Le type de lipides expose-t-il à une moindre efficacité sur le métabolisme


protéique ?
En nutrition parentérale, chez des adultes en bonne santé, la perfusion d’un soluté contenant des TCL
freine l’oxydation de la leucine, alors qu’un soluté iso-azoté et iso-calorique mais contenant un mélange
de TCM et TCL n’a pas d’effet sur l’oxydation de leucine [29]. Chez des nouveau-nés prématurés en
nutrition parentérale exclusive, un soluté contenant un mélange de TCL et de TCM est aussi efficace
sur la synthèse protéique et la dégradation protéique qu’un soluté contenant 100 % de TCL, mais il
freine moins l’oxydation de leucine, et il est donc au global moins efficace sur le gain protéique net [30].
Il est vraisemblable que les TCM soient moins efficaces sur le gain protéique puisqu’il a été montré
in vitro que la déshydrogénase des acides -cétoniques ramifiés (BCKDH), qui est l’enzyme clé de la
dégradation des acides aminés ramifiés (leucine, isoleucine, valine) est inhibée par les acides gras à
chaîne longue (comme l’acide palmitique) mais pas par les acides gras à chaîne moyenne (comme
l’octanoate) [31].

La forme de l’apport azoté réduit-elle le gain protéique ?

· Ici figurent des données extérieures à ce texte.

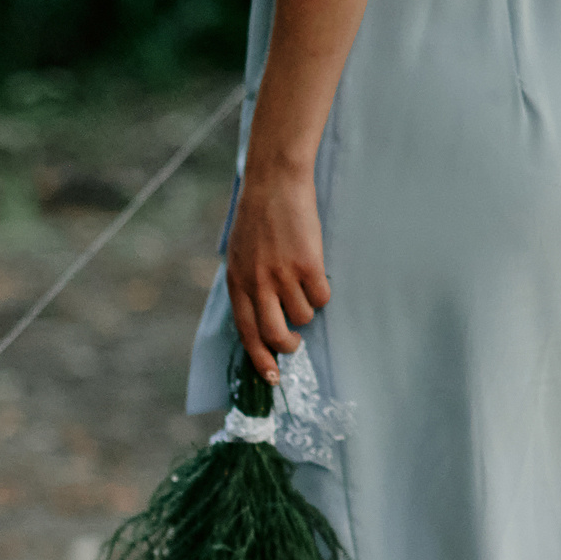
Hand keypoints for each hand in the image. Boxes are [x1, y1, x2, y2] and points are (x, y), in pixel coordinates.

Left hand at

Collin-Vidal et al. ont utilisé la perfusion de leucine marquée aux isotopes stables pour mesurer l’effet
de mélanges de nutrition entérale sur le métabolisme protéique chez des adultes en bonne santé.
Comparé à l’apport d’un mélange contenant des protéines intactes, l’apport d’un MSE contenant
des oligopeptides stimule davantage la synthèse protéique, mais accroît aussi davantage l’oxydation
protéique et freine moins la dégradation protéique : ainsi, le gain protéique net est moindre avec un
MSE [7]. Il faut noter toutefois que les études comparant les MSE et les mélanges polymériques chez
des patients n’ont pas montré en général de différence sur le gain protéique [12]. De même, chez des
patients atteints de mucoviscidose, l’effet d’un MSE sur le métabolisme protéique au niveau du corps
entier mesuré par la glycine marquée aux isotopes stables (15N-Glycine) ne différait pas de l’effet d’un
mélange polymérique [32].

Conclusion

Au total, malgré les avantages théoriques des MSE, il existe très peu de preuves de leur supériorité sur
les mélanges polymériques, mais également peu de preuves de leur nocivité. En dehors de situations
très particulières (telle que l’ascite chyleuse par exemple), il paraît donc raisonnable de proposer en
première intention une nutrition entérale par mélanges polymériques.

Déclaration de liens d’intérêts

D.B. : mission de formation scientifique auprès de la société Nutricia (2016–2017).


D.D. : B. Braun, Danone, Frésenius Kabi, Lactalis, Nestlé, Nutricia.
A.J. : B. Braun, Frésenius Kabi, Lactalis, Nestlé, Nutricia.